Köyün girişinde soldaki binada Hollanda’nın meşhuru tahta ayakkabıların yapımı ile ilgili bilgiler de bulabileceğiniz bir satış dükkanı var. Biz çok sevdik! Amsterdam, Marken tahta ayakkabılarıyla ünlü. Genelde yağmurun ve su baskınlarının eksik olmadığı Amsterdam’da insanlar kaymamak için tahta ayakkabılar üretip, bunları giymeye başlamışlar. Hatta buna bir de takma isim vermişler: “Clogs”!
Tam bir su birikintisi sesi! Günümüzde tabi ki giyen yok ama hem hediyelik olarak satılıyor hem de görsel olarak kullanıyorlar. Duvara asılabilen, giyilebilen tüm formların olduğu, yapılışını izleyebileceğiniz bu dükkanda Antwerp’in meşhuru elmaslardan yapılmış bir Clogs da var💎 Sadece bu tahta ayakkabılar da yok bu şirin dükkanda; ahşap laleler, hediyelikler, rehberler ve mavi çinili porselenler…
Girişte sağdaki peynir dükkanı ise sona bıraktık biz, turumuzun en sonunda kahvelerimizle dolaştık bu şirin yeri🌟 Yerel kıyafetli çalışanları çok içten.. Meşhur peynirler, çeşit çeşit hardallar çikolata ve Belçika’ya özgü ‘stroop waffles’ ikramlarından tadabilir, satın alabilirsiniz.
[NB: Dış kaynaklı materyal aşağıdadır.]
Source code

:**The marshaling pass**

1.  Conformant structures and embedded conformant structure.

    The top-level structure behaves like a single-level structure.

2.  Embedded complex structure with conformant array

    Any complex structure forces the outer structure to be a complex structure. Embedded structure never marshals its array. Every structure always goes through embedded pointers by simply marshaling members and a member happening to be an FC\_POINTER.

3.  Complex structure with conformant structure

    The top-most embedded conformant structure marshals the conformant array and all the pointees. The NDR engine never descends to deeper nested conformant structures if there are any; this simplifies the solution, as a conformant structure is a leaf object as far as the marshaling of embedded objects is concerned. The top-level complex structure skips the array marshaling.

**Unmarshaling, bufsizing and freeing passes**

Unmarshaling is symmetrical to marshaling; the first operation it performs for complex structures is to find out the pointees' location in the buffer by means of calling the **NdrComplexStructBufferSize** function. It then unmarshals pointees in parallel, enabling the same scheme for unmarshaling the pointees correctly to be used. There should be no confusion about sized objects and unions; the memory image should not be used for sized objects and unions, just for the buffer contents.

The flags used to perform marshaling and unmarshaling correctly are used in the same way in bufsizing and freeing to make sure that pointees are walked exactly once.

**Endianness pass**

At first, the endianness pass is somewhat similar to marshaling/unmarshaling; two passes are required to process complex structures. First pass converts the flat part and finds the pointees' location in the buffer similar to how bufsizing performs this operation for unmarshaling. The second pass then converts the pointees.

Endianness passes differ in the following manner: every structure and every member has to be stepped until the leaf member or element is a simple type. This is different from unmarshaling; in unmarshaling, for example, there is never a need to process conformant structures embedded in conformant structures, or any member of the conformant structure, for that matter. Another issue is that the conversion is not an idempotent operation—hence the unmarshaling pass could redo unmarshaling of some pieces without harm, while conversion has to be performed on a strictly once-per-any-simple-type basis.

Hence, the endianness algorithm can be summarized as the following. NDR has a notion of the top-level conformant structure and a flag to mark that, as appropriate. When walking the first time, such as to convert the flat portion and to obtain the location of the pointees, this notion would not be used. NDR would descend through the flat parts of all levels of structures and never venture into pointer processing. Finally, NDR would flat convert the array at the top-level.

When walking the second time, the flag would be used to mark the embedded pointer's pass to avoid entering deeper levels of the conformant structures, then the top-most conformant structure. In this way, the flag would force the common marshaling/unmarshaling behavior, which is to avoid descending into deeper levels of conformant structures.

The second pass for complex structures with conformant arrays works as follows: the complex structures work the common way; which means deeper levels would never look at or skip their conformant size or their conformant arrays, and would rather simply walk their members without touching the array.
Gezilebilecek güzel bir müze: Zaans Museum yerel bir çok şeyi bulabileceğiniz, bilgi edinebileceğiniz özellikte.
Ulaşım
Diğer yerlerde olduğu gibi bu köye de ulaşım konusunda oldukça seçenek var.
Tren
Zaanse Schans Köyü’ne en hızlı ulaşım yöntemi merkez tren istasyonundan trene binmek. Trenle 10-15 dakikada gidilen bu yolculuğun ücreti gidiş-geliş 7.2€ ancak tren istasyonunda merkeze yürüme 10-15 dakika sürüyor.
Otobüs
Zaanse Schans’a otobüsle Amsterdam Central’daki EBS ofislerinden, gidiş-geliş 10€ ödeyerek alabiliyorsunuz. Bu kartı aldıktan sonra E platformundan kalkan 391 veya 817 numaralı otobüslerle köye ulaşabilirsiniz. 391 numaralı otobüsün güzergahı biraz daha uzun olduğu için yolculuğunuz 50 dakika sürerken, daha hızlı rotaya sahip olan 817 numaralı hattı kullanırsanız 20 dakikada varmış olursunuz.
**817 numaralı hat ekspres hat olduğu sadece yaz dönemlerinde aktif olarak çalışıyor.
Sizde bizim gibi Amsterdam Region&Travel Ticket alırsanız hem Edam-Vollendam güzergahını hem de Zaanse Schans Köyü güzergahını tek bilet alarak gezmiş olursunuz. Hatta Amsterdam içinde de tramvay, metro ve otobüslere bu kart sayesinde ücretsiz olarak binebilirsiniz. Bu bilet 1 gün için kişi başı 18.50€.
Bizim otobüsü tercih etmemizin bir sebebi de tren istasyonu şehir merkezinden 15-20 dakika yürüme mesafesinde kalıyor. Otobüs şehir merkezine direk vardığı için bize daha cazip geldi. Otobüslerde Wi-Fi imkanı da olduğu için yolculuk hem çevreye bakarak hem de sosyal medyada canlı kalarak güzel geçti.
Son olarak uyaralım, Zaanse Schans Köyü’ne ne zaman giderseniz gidin her an yağmur yağacakmış gibi hazırlıklı olunmalı. Şansımıza 29 Aralık olmasına rağmen harika bir güneşle karşıladı bizi bu güzel köy!